Artificial intelligence investment is proving less borderless than the language of global technology competition often suggests. New research into more than 1,200 AI supply-chain companies shows that dealmaking is concentrated heavily in home markets, particularly in the largest ecosystems where capital, talent, customers and credible targets are already available.
Between 2010 and 2025, two-thirds of investment deals by nearly 700 US-based AI-producing companies were domestic. Chinese AI firms showed an even stronger domestic concentration, with 74% of deals taking place inside China over the same period. The same home-market bias was also identified in Japan, the UK, the euro area and South Korea, while Canada, India and Sweden stood out as exceptions, with firms there directing more investment towards larger external markets.

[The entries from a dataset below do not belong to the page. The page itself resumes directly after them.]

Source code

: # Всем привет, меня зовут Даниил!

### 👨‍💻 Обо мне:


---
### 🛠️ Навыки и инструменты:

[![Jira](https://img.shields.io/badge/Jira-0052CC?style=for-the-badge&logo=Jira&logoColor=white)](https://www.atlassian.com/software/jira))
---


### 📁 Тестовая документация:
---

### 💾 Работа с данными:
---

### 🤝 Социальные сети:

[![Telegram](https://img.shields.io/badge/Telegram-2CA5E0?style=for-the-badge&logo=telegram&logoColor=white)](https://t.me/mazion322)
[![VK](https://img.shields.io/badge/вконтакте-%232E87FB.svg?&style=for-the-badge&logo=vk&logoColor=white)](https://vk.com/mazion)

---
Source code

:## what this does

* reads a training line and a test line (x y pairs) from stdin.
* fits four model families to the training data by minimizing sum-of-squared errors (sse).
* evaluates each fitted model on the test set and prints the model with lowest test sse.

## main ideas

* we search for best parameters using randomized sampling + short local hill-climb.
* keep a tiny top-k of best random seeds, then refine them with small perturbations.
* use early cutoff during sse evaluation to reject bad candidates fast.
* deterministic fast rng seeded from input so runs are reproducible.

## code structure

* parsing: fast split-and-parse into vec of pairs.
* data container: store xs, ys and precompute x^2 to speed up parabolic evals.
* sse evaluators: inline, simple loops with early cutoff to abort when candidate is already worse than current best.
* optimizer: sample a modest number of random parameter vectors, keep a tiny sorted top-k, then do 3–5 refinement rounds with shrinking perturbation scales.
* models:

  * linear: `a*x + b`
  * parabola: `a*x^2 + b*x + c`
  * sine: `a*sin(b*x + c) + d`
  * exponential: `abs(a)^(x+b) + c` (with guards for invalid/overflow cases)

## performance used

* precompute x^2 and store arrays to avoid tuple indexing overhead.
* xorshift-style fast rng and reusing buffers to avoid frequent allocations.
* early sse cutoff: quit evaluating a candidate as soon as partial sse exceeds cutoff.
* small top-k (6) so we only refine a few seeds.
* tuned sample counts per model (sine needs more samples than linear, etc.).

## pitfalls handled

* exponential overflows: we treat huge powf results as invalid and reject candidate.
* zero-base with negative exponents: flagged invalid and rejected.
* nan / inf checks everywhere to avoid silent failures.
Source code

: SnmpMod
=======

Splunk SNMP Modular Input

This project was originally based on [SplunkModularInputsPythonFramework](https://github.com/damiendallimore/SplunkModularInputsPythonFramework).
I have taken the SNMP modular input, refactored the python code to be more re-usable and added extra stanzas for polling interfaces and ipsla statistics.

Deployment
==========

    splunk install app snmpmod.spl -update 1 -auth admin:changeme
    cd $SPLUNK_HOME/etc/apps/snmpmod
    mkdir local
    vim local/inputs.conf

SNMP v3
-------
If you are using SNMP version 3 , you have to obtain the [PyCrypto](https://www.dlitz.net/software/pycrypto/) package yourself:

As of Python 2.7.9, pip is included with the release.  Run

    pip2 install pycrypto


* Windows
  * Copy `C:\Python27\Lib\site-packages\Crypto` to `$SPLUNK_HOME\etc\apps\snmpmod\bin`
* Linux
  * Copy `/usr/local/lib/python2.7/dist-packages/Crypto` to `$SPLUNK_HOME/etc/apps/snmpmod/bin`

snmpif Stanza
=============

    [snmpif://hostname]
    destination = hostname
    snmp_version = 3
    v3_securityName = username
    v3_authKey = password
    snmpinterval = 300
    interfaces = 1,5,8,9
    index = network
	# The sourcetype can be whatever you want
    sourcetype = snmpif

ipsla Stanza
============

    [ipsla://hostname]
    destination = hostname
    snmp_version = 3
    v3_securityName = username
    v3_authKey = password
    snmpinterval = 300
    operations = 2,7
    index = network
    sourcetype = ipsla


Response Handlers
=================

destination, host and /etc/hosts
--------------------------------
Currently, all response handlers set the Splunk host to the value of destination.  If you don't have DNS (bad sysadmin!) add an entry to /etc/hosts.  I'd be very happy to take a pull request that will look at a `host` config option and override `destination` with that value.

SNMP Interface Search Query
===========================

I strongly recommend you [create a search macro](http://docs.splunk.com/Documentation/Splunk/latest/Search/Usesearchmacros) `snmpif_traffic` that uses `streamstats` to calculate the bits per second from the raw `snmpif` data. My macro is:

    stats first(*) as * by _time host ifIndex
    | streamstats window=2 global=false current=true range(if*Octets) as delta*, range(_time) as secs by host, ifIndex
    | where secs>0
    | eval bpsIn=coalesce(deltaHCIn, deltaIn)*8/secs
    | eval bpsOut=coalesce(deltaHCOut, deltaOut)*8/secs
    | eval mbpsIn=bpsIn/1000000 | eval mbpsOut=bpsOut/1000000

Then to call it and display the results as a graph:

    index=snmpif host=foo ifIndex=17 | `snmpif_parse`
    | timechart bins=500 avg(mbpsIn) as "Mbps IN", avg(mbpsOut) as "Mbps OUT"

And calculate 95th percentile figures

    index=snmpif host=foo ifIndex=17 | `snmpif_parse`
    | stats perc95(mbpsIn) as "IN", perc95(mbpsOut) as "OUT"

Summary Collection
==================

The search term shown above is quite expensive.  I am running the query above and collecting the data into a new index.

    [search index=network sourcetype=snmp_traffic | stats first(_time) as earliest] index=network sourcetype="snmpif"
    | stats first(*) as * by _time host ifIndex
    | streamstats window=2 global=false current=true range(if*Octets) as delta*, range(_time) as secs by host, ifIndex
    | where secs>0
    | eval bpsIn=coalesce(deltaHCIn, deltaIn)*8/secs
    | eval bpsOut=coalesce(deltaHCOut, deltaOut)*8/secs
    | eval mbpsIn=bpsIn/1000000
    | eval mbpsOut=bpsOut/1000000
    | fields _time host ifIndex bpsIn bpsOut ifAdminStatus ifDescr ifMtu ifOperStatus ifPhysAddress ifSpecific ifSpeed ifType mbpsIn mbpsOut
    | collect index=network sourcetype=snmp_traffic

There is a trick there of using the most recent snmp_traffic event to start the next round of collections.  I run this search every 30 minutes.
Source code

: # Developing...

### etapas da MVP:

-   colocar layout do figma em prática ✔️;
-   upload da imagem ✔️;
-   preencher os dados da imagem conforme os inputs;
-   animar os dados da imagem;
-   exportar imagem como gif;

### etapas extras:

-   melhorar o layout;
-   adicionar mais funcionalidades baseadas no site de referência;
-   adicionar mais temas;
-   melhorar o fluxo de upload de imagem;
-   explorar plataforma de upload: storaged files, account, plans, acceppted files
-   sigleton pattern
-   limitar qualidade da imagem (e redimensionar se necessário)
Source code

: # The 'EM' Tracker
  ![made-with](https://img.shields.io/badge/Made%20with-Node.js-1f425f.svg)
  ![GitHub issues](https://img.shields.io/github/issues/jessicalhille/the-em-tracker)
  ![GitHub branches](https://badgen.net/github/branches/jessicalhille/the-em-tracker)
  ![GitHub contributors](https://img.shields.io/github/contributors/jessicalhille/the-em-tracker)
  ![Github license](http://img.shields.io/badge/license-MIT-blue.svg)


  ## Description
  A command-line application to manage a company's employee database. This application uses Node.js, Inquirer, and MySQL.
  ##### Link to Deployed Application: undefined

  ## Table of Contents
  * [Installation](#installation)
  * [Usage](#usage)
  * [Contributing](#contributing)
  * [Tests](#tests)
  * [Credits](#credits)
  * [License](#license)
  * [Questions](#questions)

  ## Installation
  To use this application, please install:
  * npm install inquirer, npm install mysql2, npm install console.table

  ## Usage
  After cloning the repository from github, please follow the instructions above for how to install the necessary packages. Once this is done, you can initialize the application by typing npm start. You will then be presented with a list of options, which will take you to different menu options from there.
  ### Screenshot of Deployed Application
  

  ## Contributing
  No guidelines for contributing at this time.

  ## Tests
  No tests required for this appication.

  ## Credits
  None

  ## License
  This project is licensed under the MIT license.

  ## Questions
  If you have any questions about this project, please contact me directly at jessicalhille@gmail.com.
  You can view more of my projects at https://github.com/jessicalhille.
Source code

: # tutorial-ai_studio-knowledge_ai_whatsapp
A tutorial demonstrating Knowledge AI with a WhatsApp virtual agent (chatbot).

The pattern reflects the uneven geography of AI capability. The US accounted for almost 700 of the 1,254 public and private AI companies analysed, across compute, cloud infrastructure, data tools, models and applications. China had 244 firms, while the next-largest ecosystems were far smaller, including Israel, the UK, Japan, Canada, India, Taiwan and Germany. In thinner ecosystems, outward investment becomes more important because firms may struggle to find all the capabilities they require locally.
AI mergers and acquisitions also show a strong domestic tilt compared with other sectors. Domestic acquisitions of AI companies accounted for just under 80% of total AI-targeted deals between 2010 and May 2026, exceeded only by real estate and retail. Sovereignty concerns and the race for AI dominance are helping to keep capital close to national champions.
The unresolved issue is whether countries outside the main hubs can attract meaningful AI capital without sharper positioning. Low costs and broad incentives may not be enough where existing centres are already compounding their advantages through talent density, procurement and sovereign-AI policy.